The expected answer is the full listing, repeated exactly and free of images.
# # # #
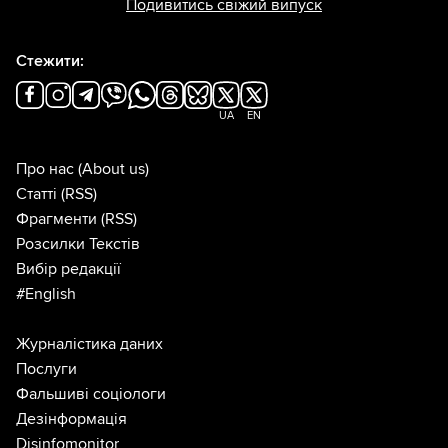
Подивитись свіжий випуск
Стежити:
UA
EN
Про нас
(About us)
Статті
(RSS)
Фрагменти
(RSS)
Розсилки Текстів
Вибір редакції
#English
Журналістика даних
Послуги
Фальшиві соціологи
Дезінформація
Disinfomonitor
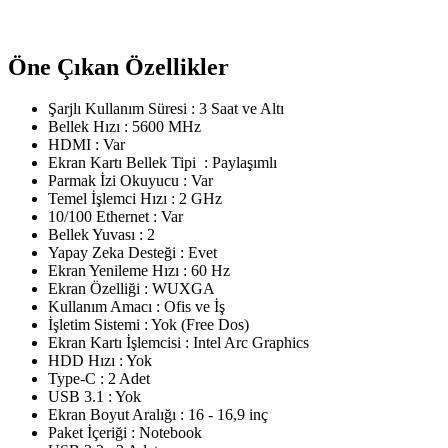
Öne Çıkan Özellikler
Şarjlı Kullanım Süresi : 3 Saat ve Altı
Bellek Hızı : 5600 MHz
HDMI : Var
Ekran Kartı Bellek Tipi : Paylaşımlı
Parmak İzi Okuyucu : Var
Temel İşlemci Hızı : 2 GHz
10/100 Ethernet : Var
Bellek Yuvası : 2
Yapay Zeka Desteği : Evet
Ekran Yenileme Hızı : 60 Hz
Ekran Özelliği : WUXGA
Kullanım Amacı : Ofis ve İş
İşletim Sistemi : Yok (Free Dos)
Ekran Kartı İşlemcisi : Intel Arc Graphics
HDD Hızı : Yok
Type-C : 2 Adet
USB 3.1 : Yok
Ekran Boyut Aralığı : 16 - 16,9 inç
Paket İçeriği : Notebook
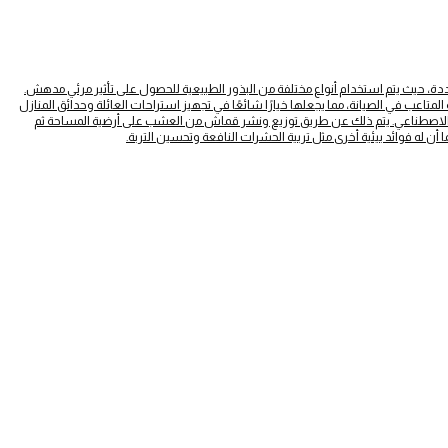
دة، حيث يتم استخدام أنواع مختلفة من البذور الطبيعية للحصول على تأثير مرئي مدهش.
لمتاعب في الصيانة، مما يجعلها خيارًا شائعًا في تجهيز استراحات العائلة وحدائق المنازل
ب الاصطناعي. يتم ذلك عن طريق توزيع ونشر قماش من العشب على أرضية المساحة ثم
ن له فوائد بيئية أخرى مثل تربية الحشرات النافعة وتحسين التربة.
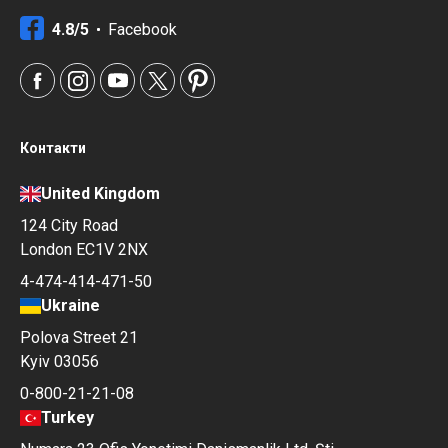
4.8/5
Facebook
Контакти
United Kingdom
124 City Road
London EC1V 2NX
4-474-414-471-50
Ukraine
Polova Street 21
Kyiv 03056
0-800-21-21-08
Turkey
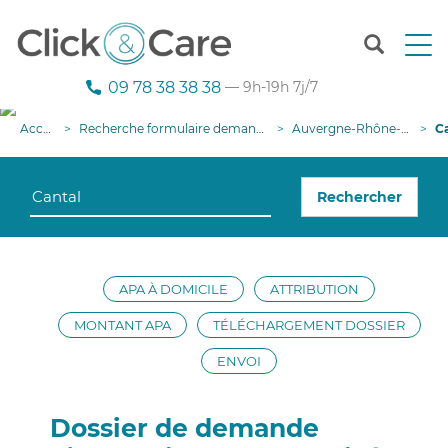
T
o
g
09 78 38 38 38
— 9h-19h 7j/7
g
l
Accueil
Recherche formulaire demande APA
Auvergne-Rhône-Alpes
Cant
e
n
a
Rechercher
v
i
g
a
t
APA À DOMICILE
ATTRIBUTION
i
o
MONTANT APA
TÉLÉCHARGEMENT DOSSIER
n
ENVOI
Dossier de demande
# # # #
→ RESPONSE AREA:
Подивитись свіжий випуск
Стежити:
UA
EN
Про нас
(About us)
Статті
(RSS)
Фрагменти
(RSS)
Розсилки Текстів
Вибір редакції
#English
Журналістика даних
Послуги
Фальшиві соціологи
Дезінформація
Disinfomonitor
Öne Çıkan Özellikler
Şarjlı Kullanım Süresi : 3 Saat ve Altı
Bellek Hızı : 5600 MHz
HDMI : Var
Ekran Kartı Bellek Tipi : Paylaşımlı
Parmak İzi Okuyucu : Var
Temel İşlemci Hızı : 2 GHz
10/100 Ethernet : Var
Bellek Yuvası : 2
Yapay Zeka Desteği : Evet
Ekran Yenileme Hızı : 60 Hz
Ekran Özelliği : WUXGA
Kullanım Amacı : Ofis ve İş
İşletim Sistemi : Yok (Free Dos)
Ekran Kartı İşlemcisi : Intel Arc Graphics
HDD Hızı : Yok
Type-C : 2 Adet
USB 3.1 : Yok
Ekran Boyut Aralığı : 16 - 16,9 inç
Paket İçeriği : Notebook
دة، حيث يتم استخدام أنواع مختلفة من البذور الطبيعية للحصول على تأثير مرئي مدهش.
لمتاعب في الصيانة، مما يجعلها خيارًا شائعًا في تجهيز استراحات العائلة وحدائق المنازل
ب الاصطناعي. يتم ذلك عن طريق توزيع ونشر قماش من العشب على أرضية المساحة ثم
ن له فوائد بيئية أخرى مثل تربية الحشرات النافعة وتحسين التربة.
4.8/5
Facebook
Контакти
United Kingdom
124 City Road
London EC1V 2NX
4-474-414-471-50
Ukraine
Polova Street 21
Kyiv 03056
0-800-21-21-08
Turkey
T
o
g
09 78 38 38 38
— 9h-19h 7j/7
g
l
Accueil
Recherche formulaire demande APA
Auvergne-Rhône-Alpes
Cant
e
n
a
Rechercher
v
i
g
a
t
APA À DOMICILE
ATTRIBUTION
i
o
MONTANT APA
TÉLÉCHARGEMENT DOSSIER
n
ENVOI
Dossier de demande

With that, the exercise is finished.